Required action: Where a line holds the word "video", copy it from the records.
** Data in this exercise follows **
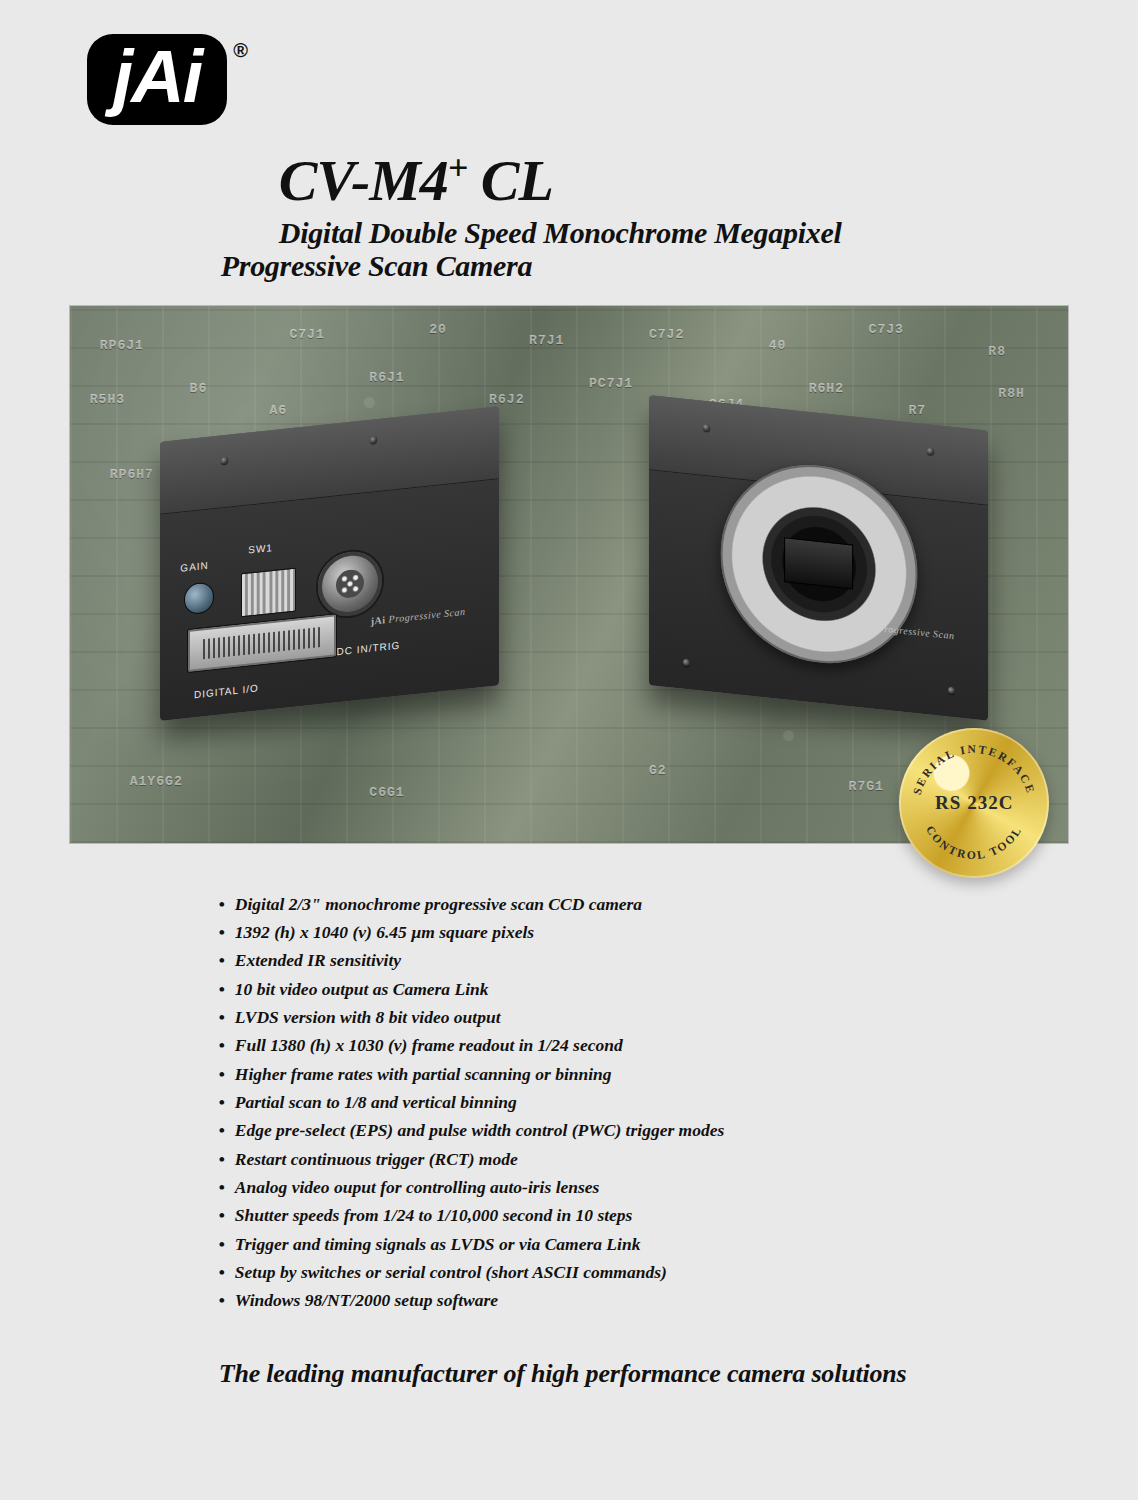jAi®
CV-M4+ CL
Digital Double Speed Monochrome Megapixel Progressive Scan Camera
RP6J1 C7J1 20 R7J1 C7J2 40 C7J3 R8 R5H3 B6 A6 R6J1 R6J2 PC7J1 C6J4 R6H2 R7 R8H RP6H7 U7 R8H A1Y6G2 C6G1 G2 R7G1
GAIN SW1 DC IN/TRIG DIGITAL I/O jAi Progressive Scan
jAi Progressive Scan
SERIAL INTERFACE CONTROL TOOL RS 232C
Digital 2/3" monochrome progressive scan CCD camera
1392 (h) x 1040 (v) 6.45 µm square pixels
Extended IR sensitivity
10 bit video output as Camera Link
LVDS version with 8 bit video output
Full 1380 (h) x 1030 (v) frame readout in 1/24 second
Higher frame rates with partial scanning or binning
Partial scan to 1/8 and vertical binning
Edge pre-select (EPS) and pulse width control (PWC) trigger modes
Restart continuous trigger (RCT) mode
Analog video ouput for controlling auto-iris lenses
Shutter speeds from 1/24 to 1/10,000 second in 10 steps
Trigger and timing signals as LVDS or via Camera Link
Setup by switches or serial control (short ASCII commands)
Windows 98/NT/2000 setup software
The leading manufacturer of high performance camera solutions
** End of Data in this exercise **
** Data in this exercise follows **
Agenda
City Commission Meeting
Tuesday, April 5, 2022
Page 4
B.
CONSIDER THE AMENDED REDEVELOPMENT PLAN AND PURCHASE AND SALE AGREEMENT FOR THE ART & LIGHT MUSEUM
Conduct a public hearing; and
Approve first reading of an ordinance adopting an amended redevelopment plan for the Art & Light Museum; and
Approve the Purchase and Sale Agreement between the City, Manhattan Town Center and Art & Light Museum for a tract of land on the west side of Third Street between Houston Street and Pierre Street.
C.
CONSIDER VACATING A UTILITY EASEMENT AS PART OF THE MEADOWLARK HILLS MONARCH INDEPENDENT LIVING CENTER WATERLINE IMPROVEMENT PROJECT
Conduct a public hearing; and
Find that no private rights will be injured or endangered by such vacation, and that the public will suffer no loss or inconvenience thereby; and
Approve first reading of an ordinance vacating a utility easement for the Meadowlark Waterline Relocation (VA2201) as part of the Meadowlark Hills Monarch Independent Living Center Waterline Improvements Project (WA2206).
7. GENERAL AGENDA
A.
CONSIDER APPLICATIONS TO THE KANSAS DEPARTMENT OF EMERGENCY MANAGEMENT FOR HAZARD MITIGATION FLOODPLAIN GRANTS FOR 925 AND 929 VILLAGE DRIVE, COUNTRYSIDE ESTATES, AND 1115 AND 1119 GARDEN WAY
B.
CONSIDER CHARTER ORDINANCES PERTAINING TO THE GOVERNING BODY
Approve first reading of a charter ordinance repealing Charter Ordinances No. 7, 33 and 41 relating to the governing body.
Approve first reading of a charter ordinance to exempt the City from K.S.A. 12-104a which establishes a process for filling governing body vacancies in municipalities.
** End of Data in this exercise **
** Data in this exercise follows **
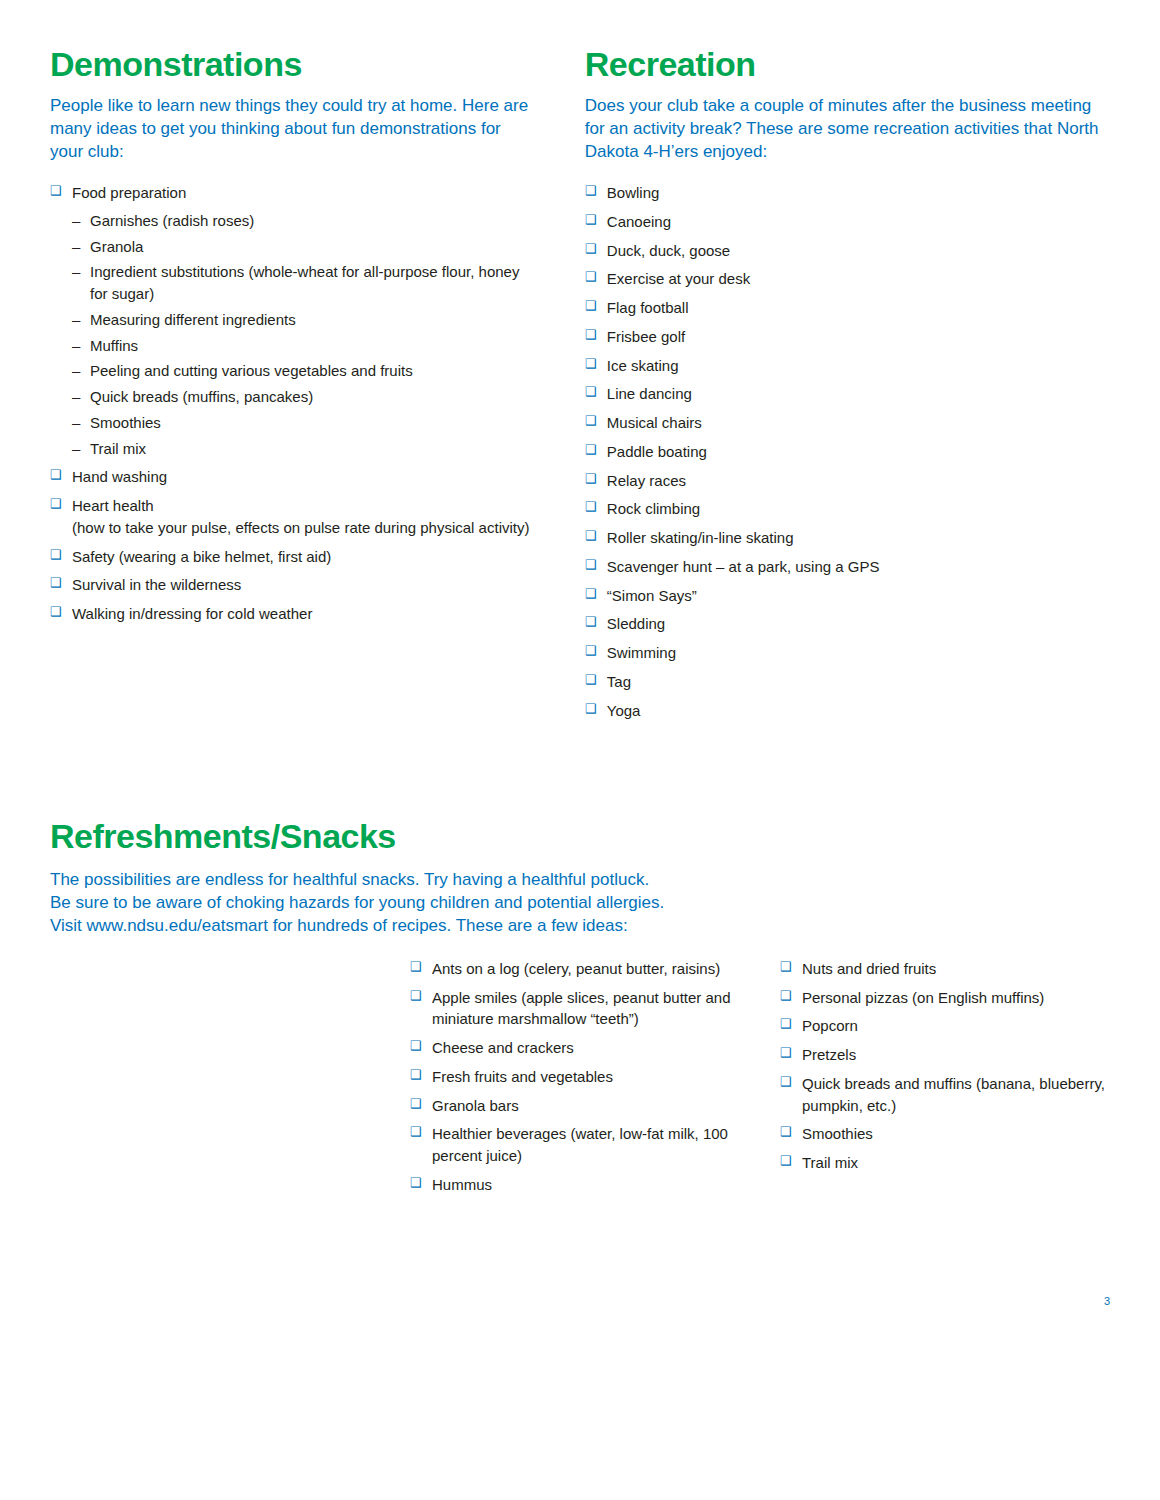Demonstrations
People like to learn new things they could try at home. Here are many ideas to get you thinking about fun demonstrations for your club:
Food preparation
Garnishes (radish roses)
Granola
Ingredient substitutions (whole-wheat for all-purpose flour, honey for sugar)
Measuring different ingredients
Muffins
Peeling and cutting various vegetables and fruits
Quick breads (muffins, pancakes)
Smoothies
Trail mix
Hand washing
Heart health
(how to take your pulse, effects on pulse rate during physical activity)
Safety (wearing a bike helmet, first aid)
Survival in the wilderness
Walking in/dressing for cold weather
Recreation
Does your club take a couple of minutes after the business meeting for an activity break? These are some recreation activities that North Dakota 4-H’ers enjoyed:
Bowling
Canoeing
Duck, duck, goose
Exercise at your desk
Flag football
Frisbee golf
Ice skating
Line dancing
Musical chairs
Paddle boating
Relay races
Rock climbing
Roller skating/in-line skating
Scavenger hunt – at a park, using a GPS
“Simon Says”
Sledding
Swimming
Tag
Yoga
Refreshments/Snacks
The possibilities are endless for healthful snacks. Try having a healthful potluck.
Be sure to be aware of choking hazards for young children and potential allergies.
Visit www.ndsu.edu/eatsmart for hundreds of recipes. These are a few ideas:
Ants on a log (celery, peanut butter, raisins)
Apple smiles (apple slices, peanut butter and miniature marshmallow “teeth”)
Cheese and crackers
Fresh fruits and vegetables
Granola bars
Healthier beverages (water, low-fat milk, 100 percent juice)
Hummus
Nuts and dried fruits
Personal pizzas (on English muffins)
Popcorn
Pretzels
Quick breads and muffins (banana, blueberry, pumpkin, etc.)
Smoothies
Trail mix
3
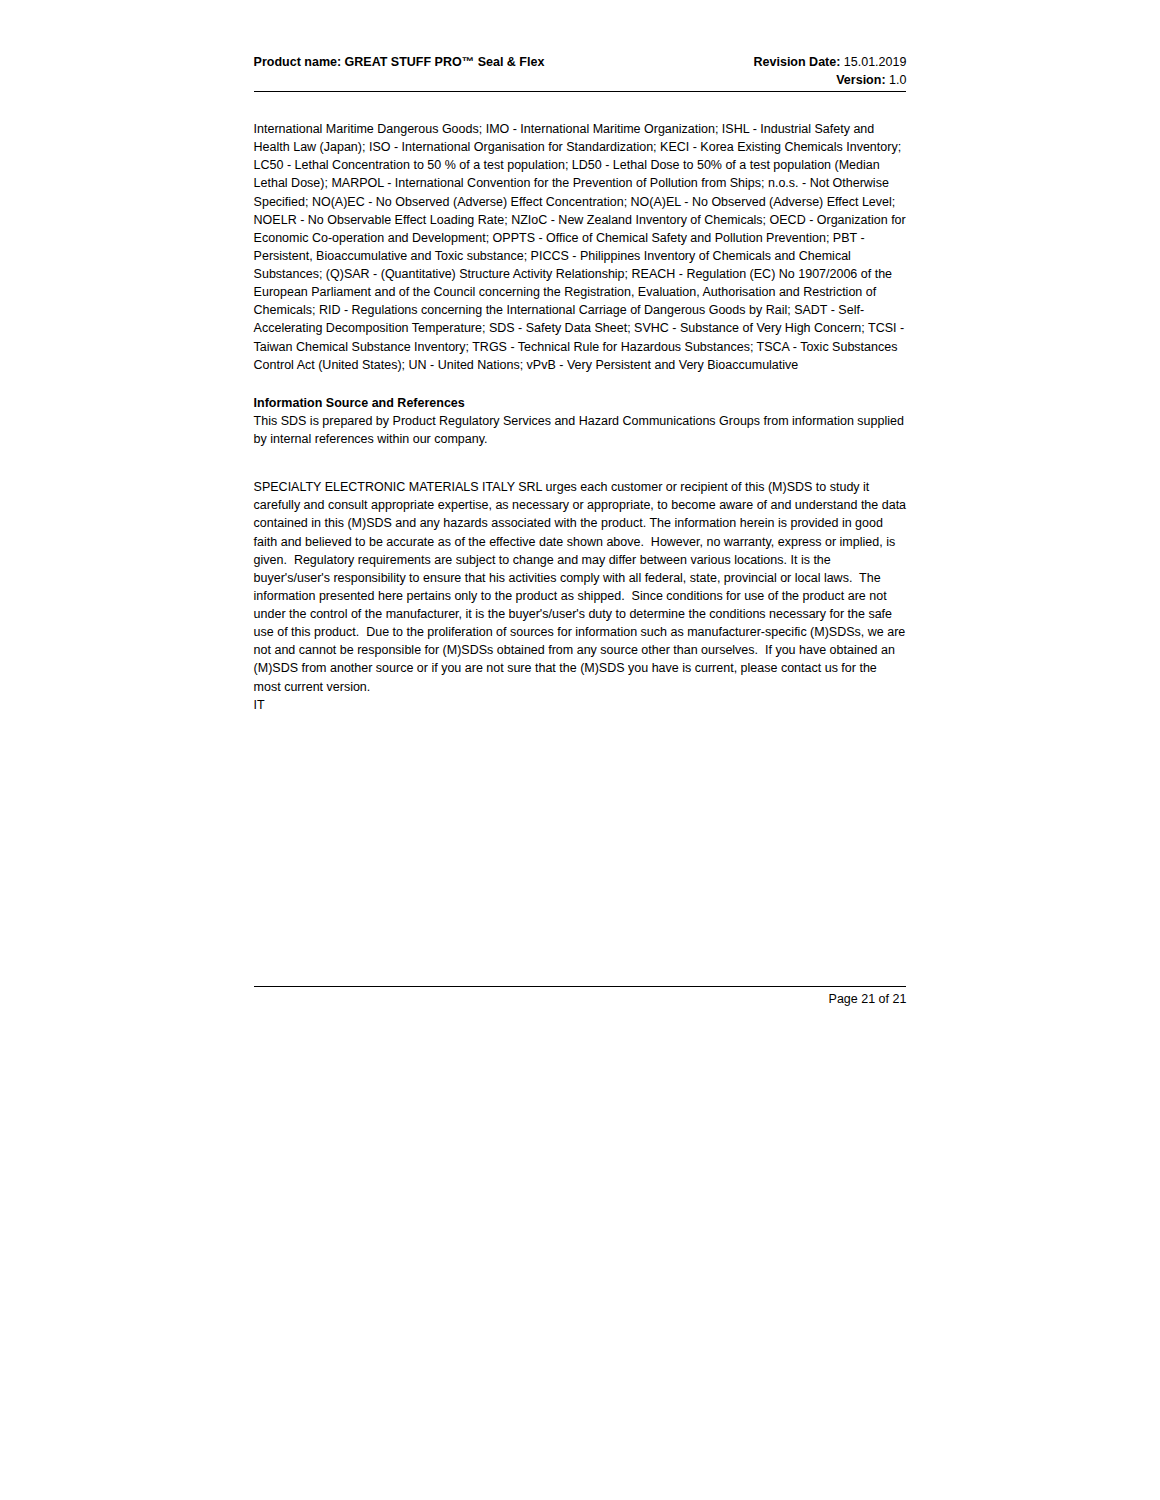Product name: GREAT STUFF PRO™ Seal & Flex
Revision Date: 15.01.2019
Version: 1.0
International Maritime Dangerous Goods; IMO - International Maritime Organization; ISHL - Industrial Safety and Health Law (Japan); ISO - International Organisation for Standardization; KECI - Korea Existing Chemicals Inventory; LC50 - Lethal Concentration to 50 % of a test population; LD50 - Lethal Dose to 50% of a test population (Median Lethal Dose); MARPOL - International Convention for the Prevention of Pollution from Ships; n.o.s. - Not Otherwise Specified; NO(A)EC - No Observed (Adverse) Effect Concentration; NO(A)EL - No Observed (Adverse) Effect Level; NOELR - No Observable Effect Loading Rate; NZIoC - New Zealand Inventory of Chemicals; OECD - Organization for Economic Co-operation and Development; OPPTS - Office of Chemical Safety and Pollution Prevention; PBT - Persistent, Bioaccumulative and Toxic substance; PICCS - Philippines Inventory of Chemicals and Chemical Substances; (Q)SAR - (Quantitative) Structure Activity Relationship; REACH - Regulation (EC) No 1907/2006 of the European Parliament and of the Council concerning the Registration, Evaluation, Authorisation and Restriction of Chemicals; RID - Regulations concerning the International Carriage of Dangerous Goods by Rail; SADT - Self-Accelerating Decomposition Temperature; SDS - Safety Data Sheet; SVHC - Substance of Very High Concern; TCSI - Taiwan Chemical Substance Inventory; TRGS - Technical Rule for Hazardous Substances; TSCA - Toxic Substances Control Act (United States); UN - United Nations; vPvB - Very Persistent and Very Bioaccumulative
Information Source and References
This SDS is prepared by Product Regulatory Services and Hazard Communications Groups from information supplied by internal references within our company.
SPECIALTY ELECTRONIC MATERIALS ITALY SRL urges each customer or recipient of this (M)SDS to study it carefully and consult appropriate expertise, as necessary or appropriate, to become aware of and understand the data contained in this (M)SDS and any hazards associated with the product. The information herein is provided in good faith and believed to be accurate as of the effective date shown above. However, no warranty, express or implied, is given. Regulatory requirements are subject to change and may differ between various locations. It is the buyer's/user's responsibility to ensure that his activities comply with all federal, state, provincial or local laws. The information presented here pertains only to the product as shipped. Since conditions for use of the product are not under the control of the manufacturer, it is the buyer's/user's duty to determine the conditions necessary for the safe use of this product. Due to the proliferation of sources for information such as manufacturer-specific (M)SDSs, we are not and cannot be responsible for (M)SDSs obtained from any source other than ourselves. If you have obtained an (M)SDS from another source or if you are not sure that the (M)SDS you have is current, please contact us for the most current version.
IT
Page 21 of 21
** End of Data in this exercise **
Answer:
10 bit video output as Camera Link
LVDS version with 8 bit video output
Analog video ouput for controlling auto-iris lenses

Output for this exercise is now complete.